FOLLOWING THE ORIGINAL AUTHOR'S INTENT AT THE PARAGRAPH LEVEL
This is a study guide commentary, which means that you are responsible for your own interpretation of the Bible. Each of us must walk in the light we have. You, the Bible, and the Holy Spirit are priority in interpretation. You must not relinquish this to a commentator.
Read the chapter in one sitting. Identify the subjects. Compare your subject divisions with the five modern translations. Paragraphing is not inspired, but it is the key to following the original author's intent, which is the heart of interpretation. Every paragraph has one and only one main subject.
1. First paragraph
2. Second paragraph
3. Third paragraph
4. Etc.
CONTEXTUAL INSIGHTS
A. The emphasis of this chapter is very similar to the emphasis of the Book of Hebrews. It is a comparison between the Old Covenant and the New Covenant. How are sinful humans made right with God.
1. performance of the Mosaic Law
2. faith in the atoning work of God in Christ?
This comparison is used by Paul to defend his gospel and himself against the Jewish-oriented false teachers who have arrived in Corinth.
B. This chapter's use of the term "spirit" is highly ambiguous. There has been much discussion over 2Co_3:6; 2Co_3:8; 2Co_3:17-18. Are they relating to the "Holy Spirit" or the concept of "the spiritual"? There seems to be an intentional fluidity between the two. The new age is the age of the Spirit (cf. Jer_31:31-34; Eze_36:22-38), which inaugurates a spiritual relationship with God versus a legal, performance-based relationship.
C. Paul's use of the term "law" (see Special Topic at 1Co_9:9)
1. law = wrath; Rom_3:20; Rom_4:15; Gal_3:10-13; Col_2:14
2. law = spiritually good; Rom_7:14
3. contrast between Rom_1:5; Rom_2:13; Gal_3:12; and Rom_3:2 or 2Co_8:7; 2Co_3:6; Gal_3:21
4. Paul uses Abraham and Moses as two typological symbols of the relationship between "faith" and "law"

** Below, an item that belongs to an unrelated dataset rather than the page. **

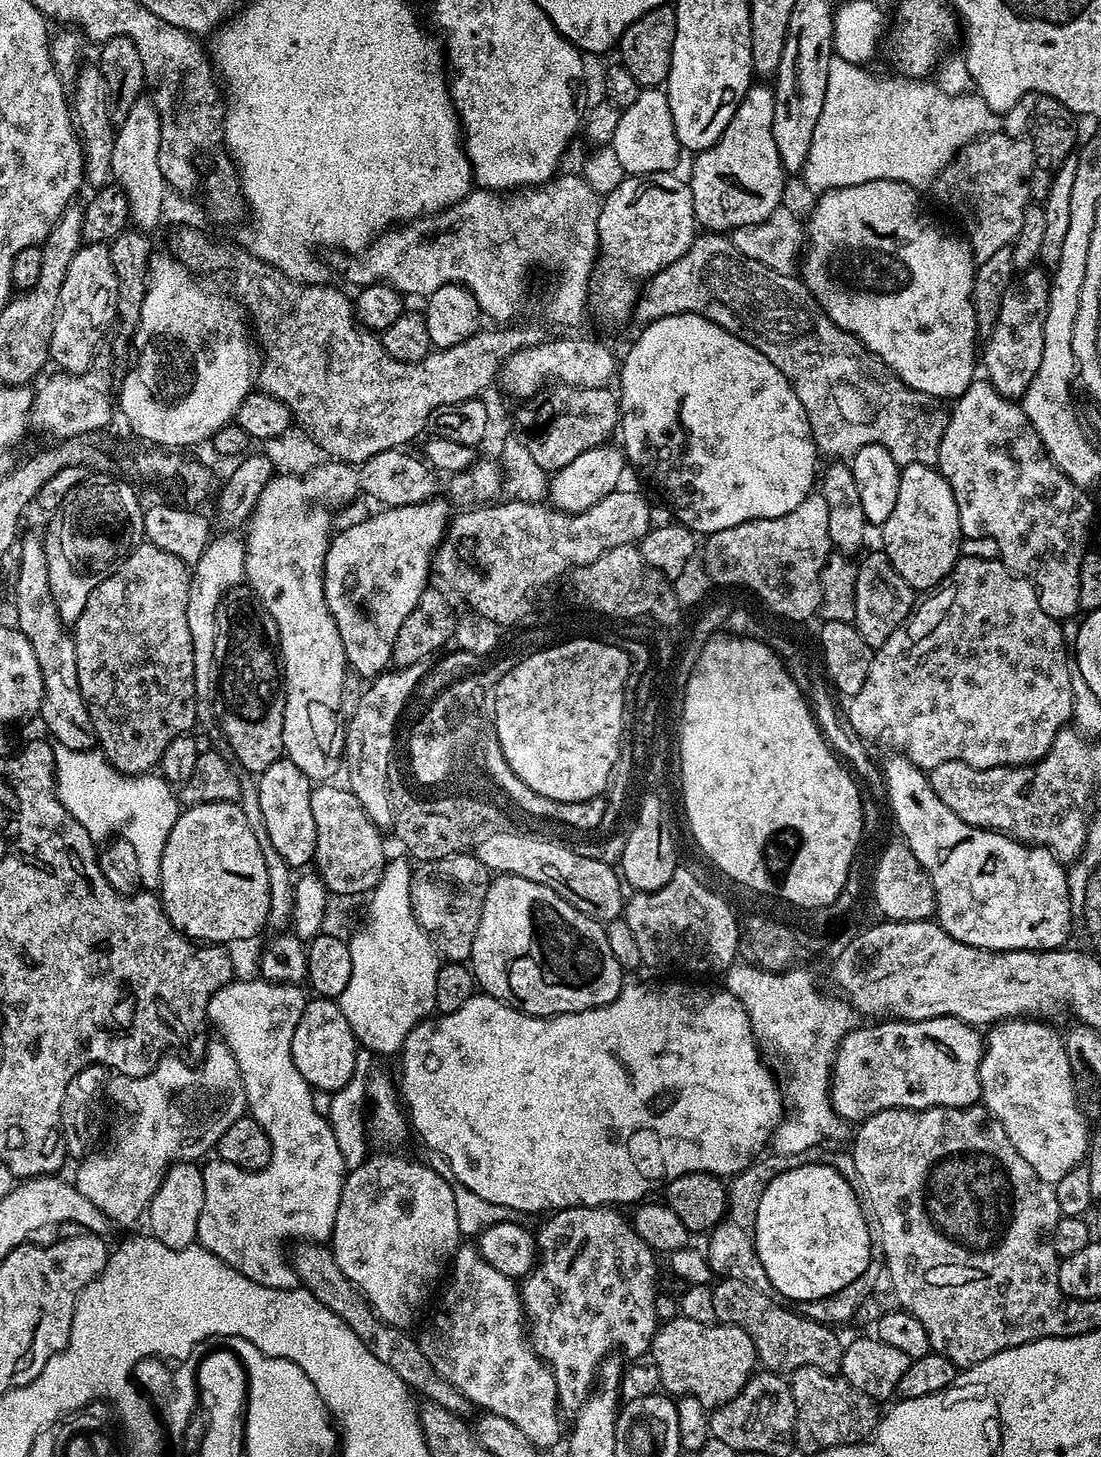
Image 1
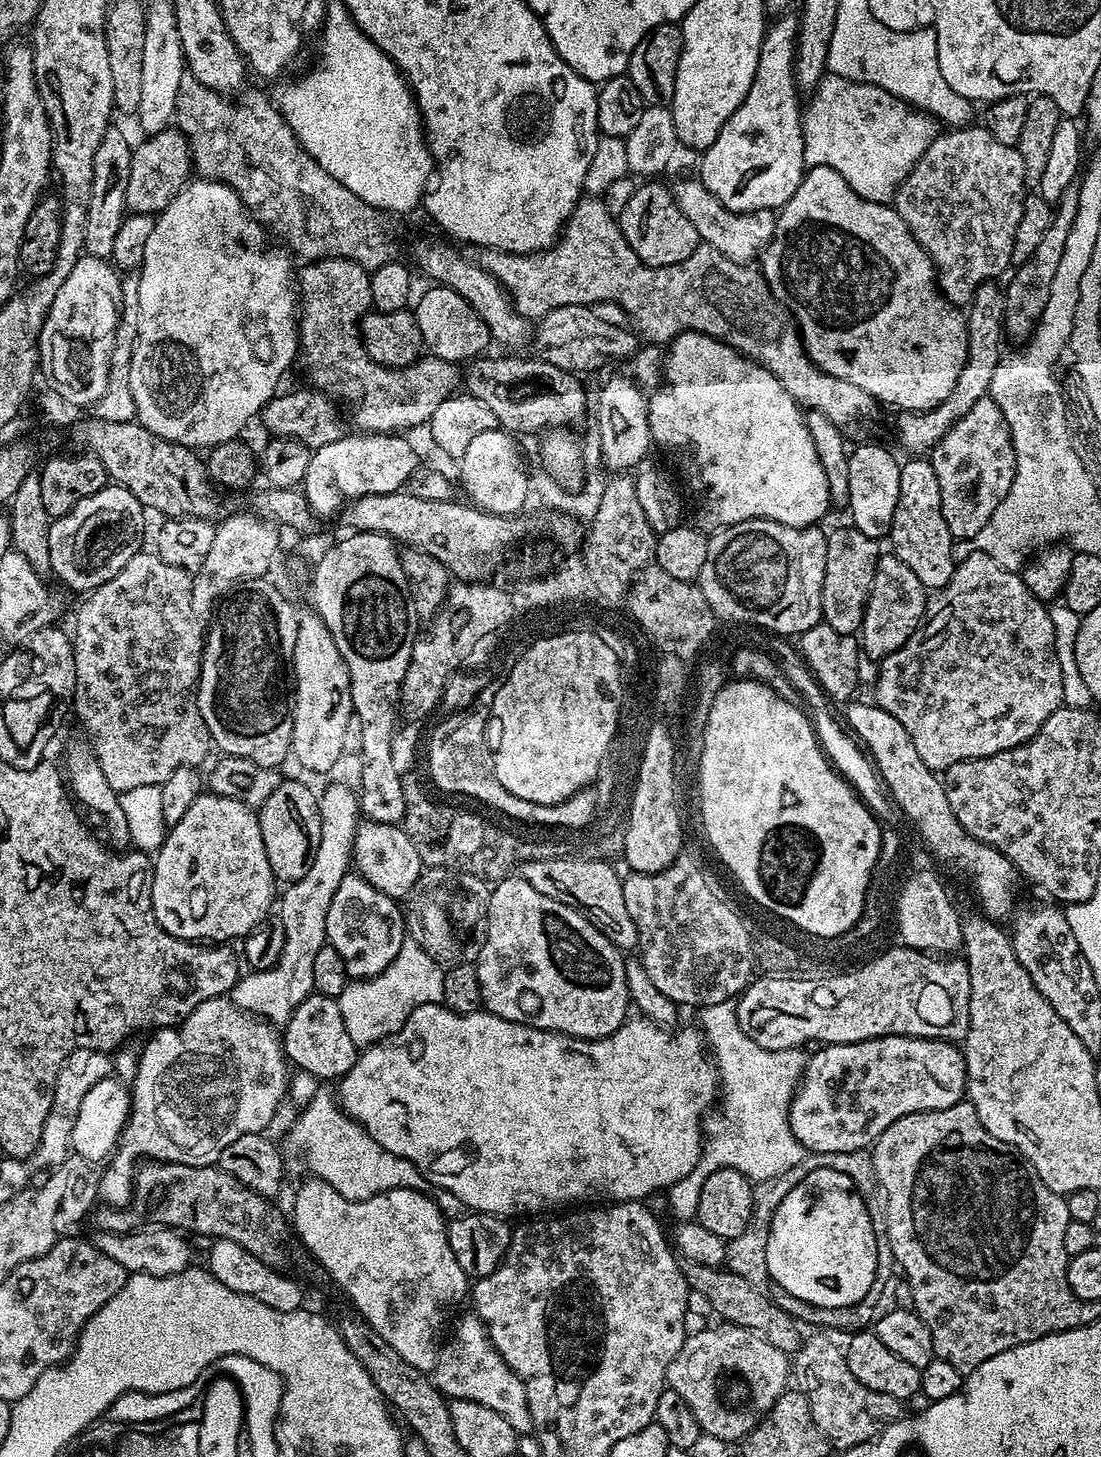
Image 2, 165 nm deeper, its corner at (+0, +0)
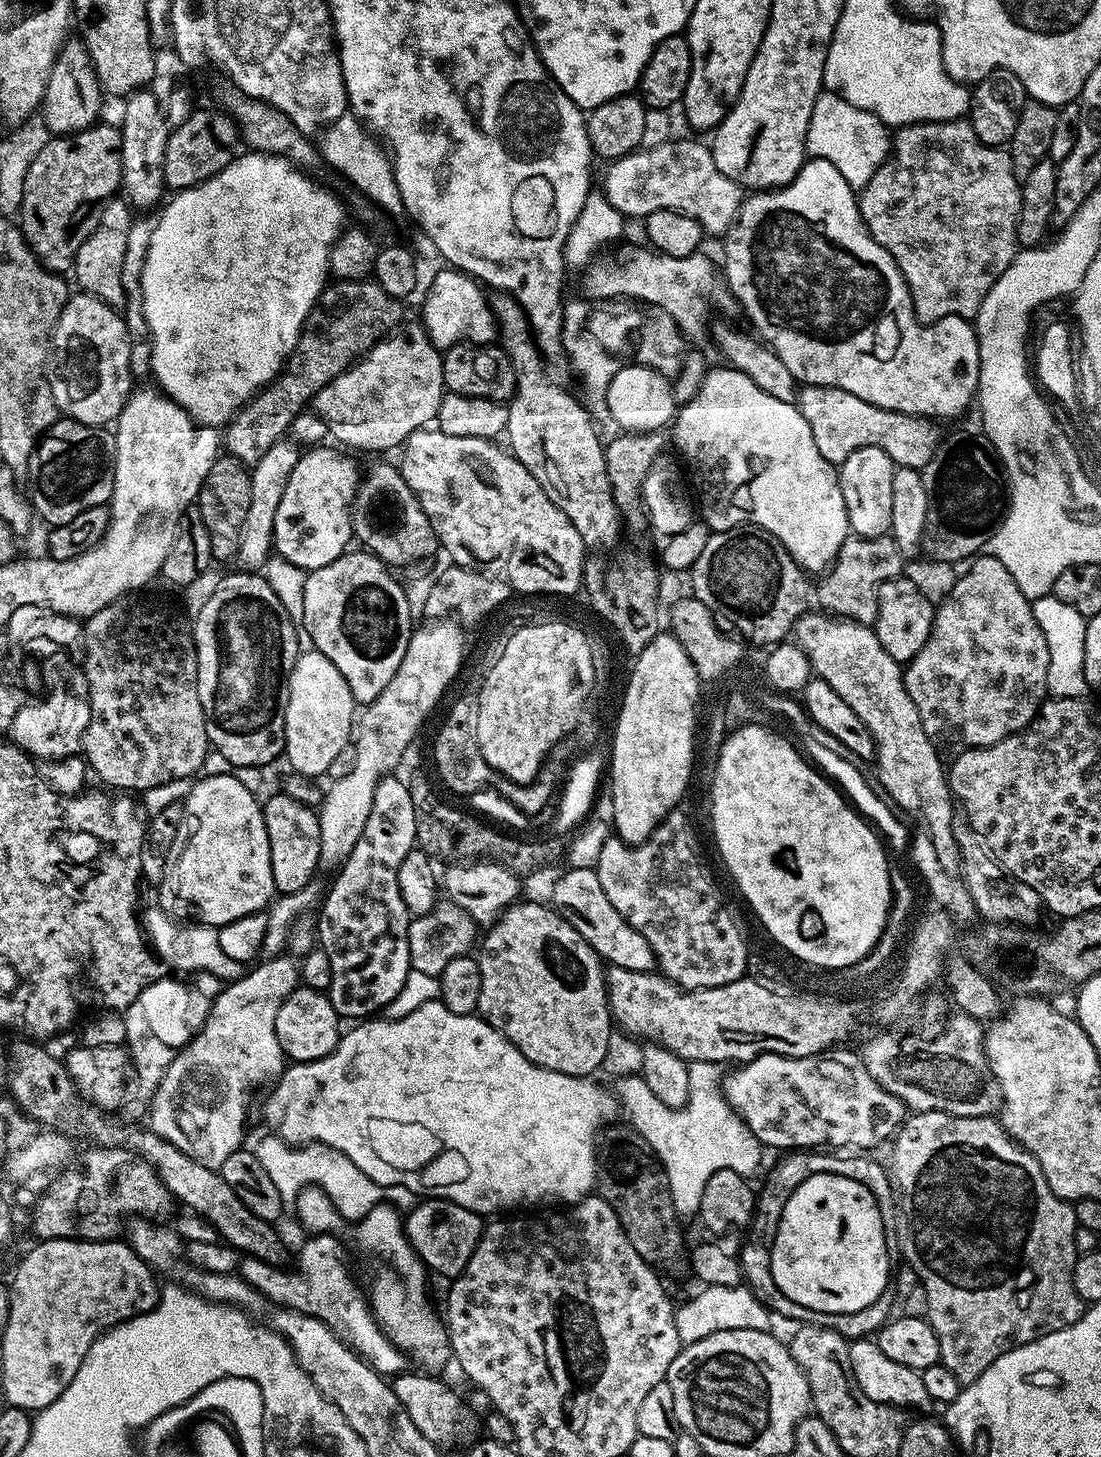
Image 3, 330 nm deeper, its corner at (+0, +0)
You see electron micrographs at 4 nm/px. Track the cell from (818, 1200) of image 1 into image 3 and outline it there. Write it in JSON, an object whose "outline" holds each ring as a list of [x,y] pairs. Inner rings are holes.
{"outline":[[[833,1172],[814,1174],[806,1178],[786,1202],[772,1247],[772,1277],[778,1290],[799,1306],[830,1314],[850,1314],[878,1302],[880,1296],[889,1291],[888,1244],[890,1238],[884,1232],[878,1202],[862,1182],[854,1182]]]}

The Law is good. It is from God. It served, and continues to serve, a divine purpose (cf. Rom_7:7; Rom_7:12; Rom_7:14; Rom_7:22; Rom_7:25). It can not bring peace or salvation. James Stewart in his book A Man in Christ, shows Paul's paradoxical thinking and writing:
"You would naturally expect a man who was setting himself to construct a system of thought and doctrine to fix as rigidly as possible the meanings of the terms he employed. You would expect him to aim at precision in the phraseology of his leading ideas. You would demand that a word, once used by your writer in a particular sense should bear that sense throughout. But to look for this from Paul is to be disappointed. Much of his phraseology is fluid, not rigid. . .'The law is holy,' he writes, 'I delight in the law of God after the inward man' (cf. Rom_7:12-13) but it is clearly another aspect of nomos that makes him say elsewhere, 'Christ hath redeemed us from the curse of the law' (cf. Gal_3:13)" (p. 26).
D. Paul uses three major metaphors in this chapter:
1. letters, 2Co_3:1-3
a. letters of recommendation, 2Co_3:1
b. they are letters, 2Co_3:2
c. OT tablets, 2Co_3:3
2. Old and New Covenants, 2Co_3:6-11
a. written versus spiritual, 2Co_3:3; 2Co_3:6
b. kills versus gives life, 2Co_3:6
3. veil, 2Co_3:7; 2Co_3:12-16
a. Moses, 2Co_3:12
b. Jews of Paul's day, 2Co_3:14
c. believers, 2Co_3:14-16
DISCUSSION QUESTIONS
This is a study guide commentary, which means that you are responsible for your own interpretation of the Bible. Each of us must walk in the light we have. You, the Bible, and the Holy Spirit are priority in interpretation. You must not relinquish this to a commentator.
These discussion questions are provided to help you think through the major issues of this section of the book. They are meant to be thought-provoking, not definitive.
1. Describe the difference between the Old Covenant and the New Covenant?
2. Why is the OT said to be death? Does this mean the OT is evil?
3. What is the relationship between the OT and the NT?
4. Does this passage speak of the Holy Spirit or the spiritual realm?
5. What is the metaphor of "the veil" trying to communicate to modern day Christians?